*Requirement A*
Please retype the interview about the short film "Simon Says" word for word, everything from "Creative ingredients" down to "influenced your style?".
*Requirement B*
Extend the filmmaker interview about "Simon Says" past the point where it stops, starting after its last sentence.

*Document section*
▼
Can you tell us more about Simon Says and where that idea came from?

Hussein: My short film ‘Simon Says’ was actually borne from a personal experience of mine. I was a victim of bullying in my younger days, so when I wrote the script I was expressing my honest feelings about what I went through. In the film, I express the way I feel about bullying and the importance of acceptance. We need to remove the negative connotation of being different. Being different shouldn’t be synonymous with something laughable. Our individual differences are what make us unique, it’s our superpower really, but society has made us hate these differences.

People are afraid of the unknown, that’s just the way it is. Simon is excluded from his surroundings. So, he has two choices, to embrace himself and all of his flaws, or to be medicated so he can blend into society and be like everyone else. I’ve personally never been a follower myself, so you can guess quite easily which path I had Simon take in the film.

Creative ingredients 

Do you enjoy modern monster movies such as the works of Guillermo del Toro? Are there other filmmakers who have influenced your style?

Hussein: Guillermo del Toro taught me that horror and fantasy aren’t just about creatures and monsters doing jump scares for 90 minutes. He showed me that filmmaking is about metaphors and the small details you put into a film. He has definitely been one of my mentors throughout my career, both as a director and writer. 

There are other directors, such as Edgar Wright, who taught me the importance of creating your own style and rhythm. He strongly emphasizes the importance of keeping a balanced rhythm through pre-production to post-production, and it’s evident in his editing. There are several other filmmakers who have helped me become the filmmaker I am today, but these two have had the biggest impact on me, del Toro and Wright.

How important is your cultural background to your work? Is it always present?

Hussein: I come from a diverse background. My grandmother is from Spain, my grandfather is from Lebanon, my father was born in Venezuela, and on my mother’s side, everyone is from Venezuela. For these reasons, culture isn’t always present in my stories. I’ve been fortunate enough to be brought up with different cultures and people, so in my filmmaking, I only stay loyal to the story, and not the culture.
▲
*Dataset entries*
▼
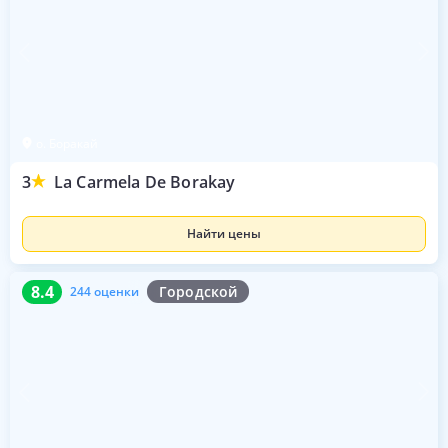
о. Боракай
3
La Carmela De Borakay
Найти цены
8.4
244 оценки
8.4
Городской
244 оценки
▲
*Answer box A*
Creative ingredients 

Do you enjoy modern monster movies such as the works of Guillermo del Toro? Are there other filmmakers who have influenced your style?

*Answer box B*
When I was younger and made films in Venezuela, we were often limited in equipment and funds. This made it difficult for us to shoot films because we had such grand ideas. So we had two options really: to limit ourselves and our creativity, or do what they did during the French New Wave and fake it until you make it. The latter seemed more appealing for us, so whatever hiccup we encountered, we put our heads together and figured out ways to reach our creative goals with the tools we had available. This limitation was a blessing in disguise, really. It taught us to be creative problem-solvers.

Katherin Hussein interview

It takes a village

So what do you feel is your greatest strength as a filmmaker?

Hussein: I personally don’t think there’s only one element that really defines me as the filmmaker I am today. I believe that I am a product of so many elements in my surroundings, which have made me who I am today. I believe in balance, and if you manage to create a certain balance within yourself, you’ll excel as a filmmaker. 

That said, I think my greatest strength as a filmmaker is all the knowledge and wisdom I’ve inherited from my surrounding and mentors these past few years. I’ve been shaped by the wonderful and talented people around me. 

Do you enjoy the collaborative aspect of filmmaking? Has it helped you learn important lessons about making art?

Hussein: Filmmaking is a collaborative art form where all the artists share and learn from each other. Every day on set is a different story and adventure where you learn from everyone, their culture, their ways of doing things, and their vision. You just simply cannot do it on your own, that’s just the way it is, and I wouldn’t have it any other way.

• • •

Katherin Hussein is an award-winning director, producer, and editor.